Friday, February 23, 2007


One of the less-pleasant things about Berkeley was the degree of Liberal Coccooning. That is to say, being a Liberal became such a tremendous part of your lifestyle and your everyday experiences that there was very little chance of ever encountering non-Liberals. You shopped at Berkeley Bowl, lived in a completely Liberal town, read liberal magazines, and hung out with Liberal friends.

But political movements do not thrive in coccoons. They die. The practitioners grow out of touch, insular, and intolerant of outside opinions. When's the last time Berkeley-style liberalism made a national impact? Late 80s? Winning in politics requires conversion and alliances, not just base-rousing. Witness the Democrats' base-oriented strategy in 2004, where even heraculean efforts by Berkeley-based outfits like Moveon had marginal success at best. And the failure of Michael Moore-style self-congratulatory media.

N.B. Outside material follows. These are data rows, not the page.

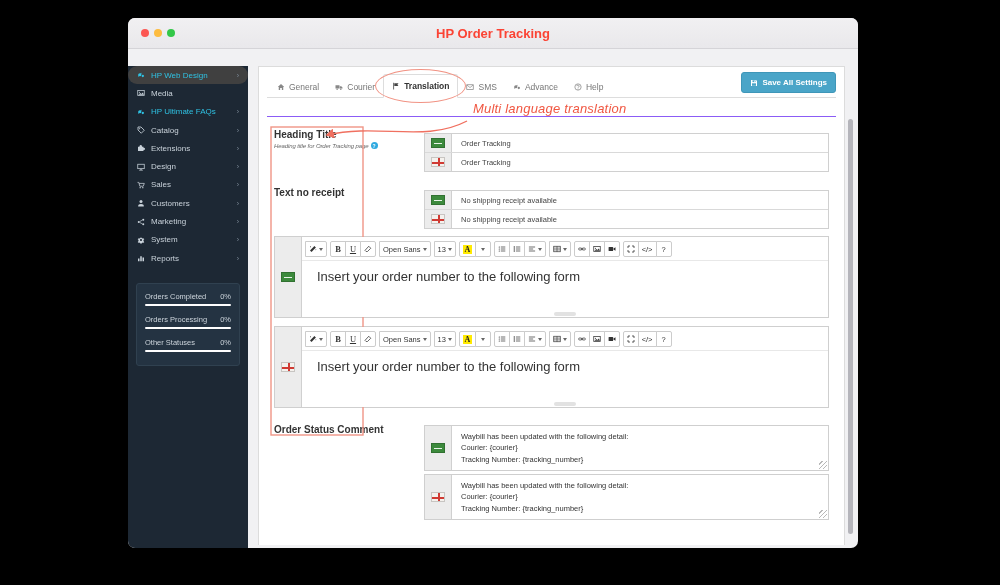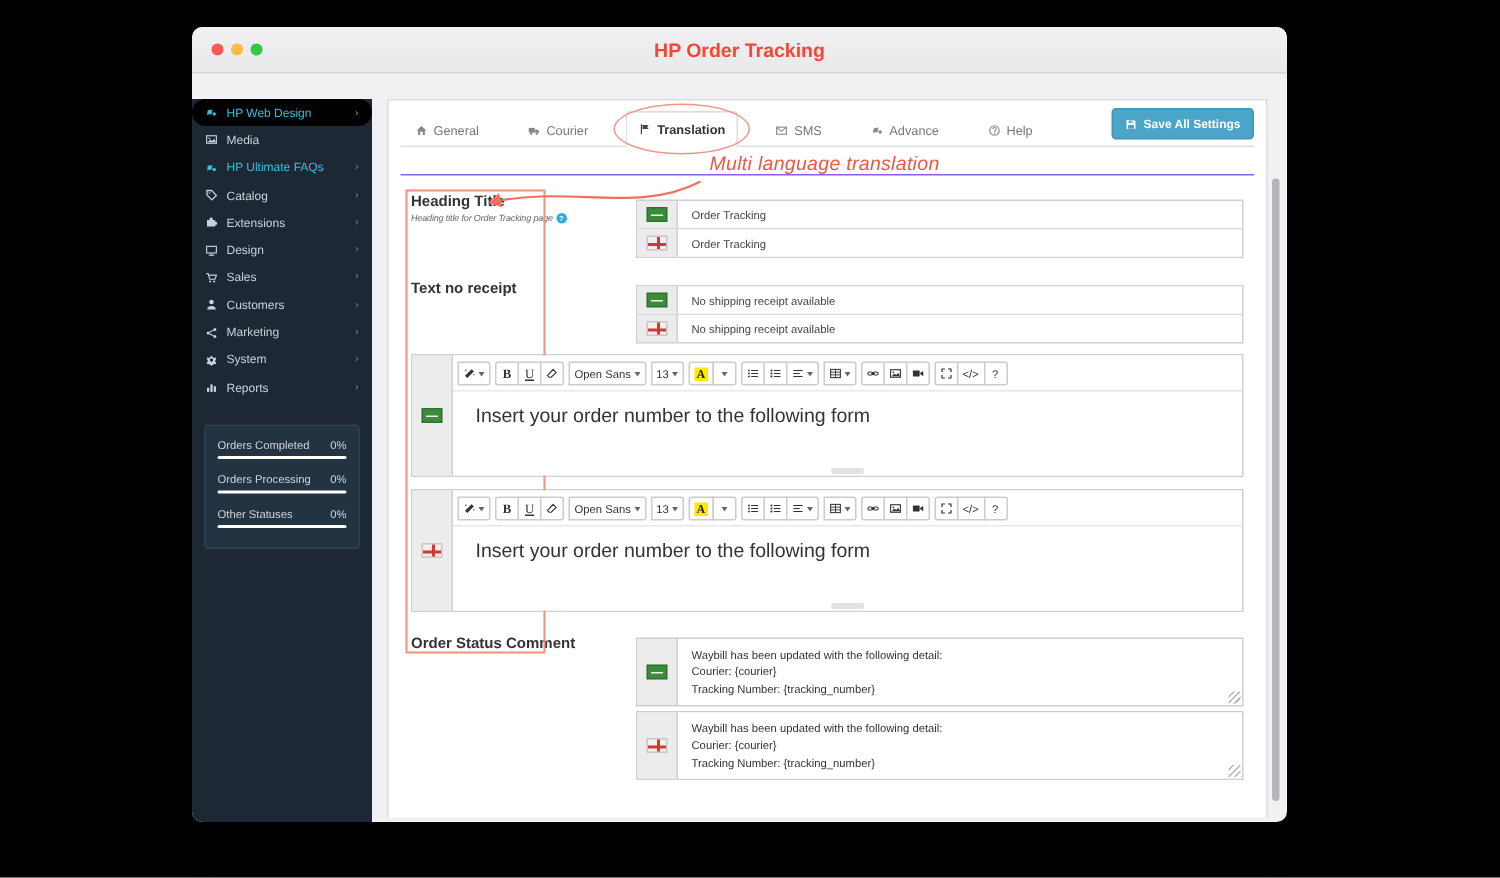--- a/index.html
+++ b/index.html
@@ -18,7 +18,7 @@
   .menu-item{height:18.3px;display:flex;align-items:center;padding:0 9px;color:#c9d2da;font-size:8px;cursor:default;}
   .menu-item .ic{width:8px;height:8px;margin-right:6px;flex:none;}
   .menu-item .chev{margin-left:auto;font-size:7px;color:#7f8c99;}
-  .menu-item.active{background:#000000;color:#2fc1e2;border-radius:9px;}
+  .menu-item.active{background:#404040;color:#2fc1e2;border-radius:9px;}
   .menu-item.hp{color:#2fc1e2;}
   .stats{margin:16px 8px 0;background:#243342;border:1px solid #304150;border-radius:3px;padding:8px 8px 4px;}
   .stat{margin-bottom:9px;}

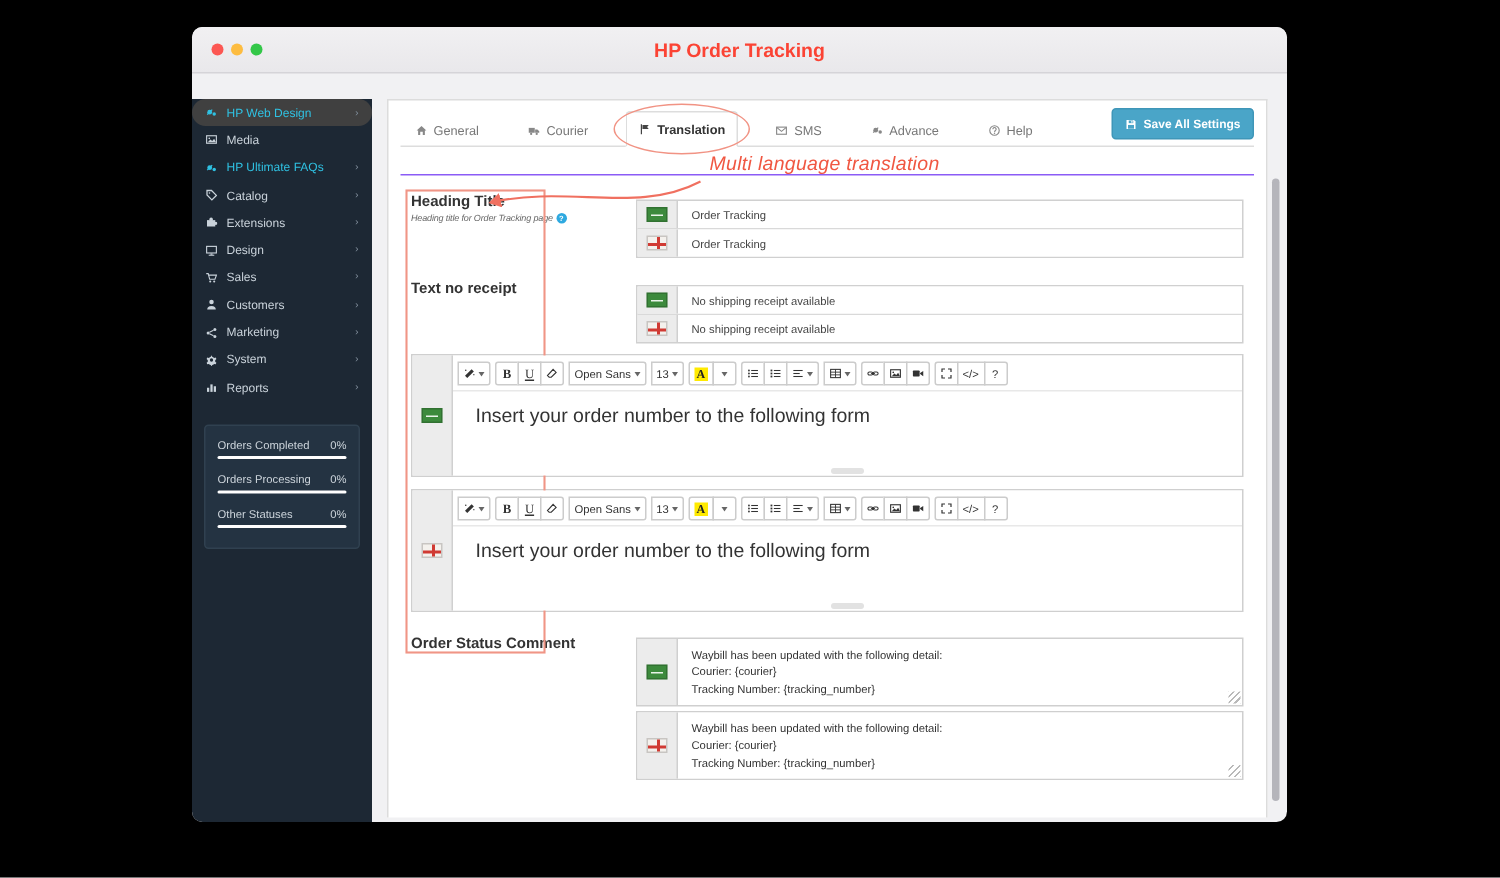--- a/index.html
+++ b/index.html
@@ -32,7 +32,7 @@
   .panel-body{position:relative;padding:7px 8px 0;}
   .save-btn{position:absolute;right:8px;top:5px;height:21px;background:#4aa5c8;color:#fff;border:1px solid #3f96b8;border-radius:3px;font-size:8px;font-weight:bold;display:flex;align-items:center;gap:4px;padding:0 8px;cursor:pointer;}
   .save-btn .ic{width:8px;height:8px;}
-  .tabs{display:flex;align-items:flex-end;border-bottom:1px solid #ddd;padding-left:2px;gap:17px;}
+  .tabs{display:flex;align-items:flex-end;border-bottom:1px solid #ddd;padding-left:2px;}
   .tab{display:flex;align-items:center;gap:4px;padding:6px 8px;font-size:8.5px;color:#777;position:relative;margin-bottom:-1px;cursor:pointer;}
   .tab .ic{width:8px;height:8px;color:#888;}
   .tab.active{background:#fff;border:1px solid #ddd;border-bottom-color:#fff;border-radius:3px 3px 0 0;font-weight:bold;color:#333;}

That's why Dean's version of a muscular, outreach-oriented Democratic party is such an improvement. And why even the hardliners at Kos are preaching engagement with the rest of the country. It doesn't even need to be engagement that gives up principles, but a level of cultural and civic outreach that gets outside of the Liberal comfort zone and into the rest of America.

And I'm so pleased to see that Republicans are going in the opposite direction. Just as Democrats are consciously working to re-engage the rest of the country, the Republicans are engaged in a tremendous effort of cocoon spinning. Fox News. Republican dating sites. Republican-only websites. Even a Republican version of Wikipedia. (!)

It must be so puzzling for Republicans. Even as they've created a mirror world of self-congratulations and personally-oriented media, they've dropped like very heavy stones in polls and approval ratings. And, stuck in an echo chamber, they can't seem to figure out what went wrong.


Paul said...

At any time an ordinary person would want to shop, Berkeley Bowl is a terrible place to do it.

Rebecca C. Brown said...

Josh and I literally could not shop there today because there were no parking spaces within a 10-minute walk of the place. (So we went to Trader Joe's first and came back to Berkeley Bowl an hour and a half later.)

I'll let you in on a little secret: Go there at 5 PM on a Sunday, an hour before they close. It's a relative ghost town.

Ya know, Kevin, I never felt like I was in a cocoon at Berkeley. It's not like only liberal websites are allowed to feed into the city. I think people exaggerate the liberal-ness of the city and the university for dramatic effect.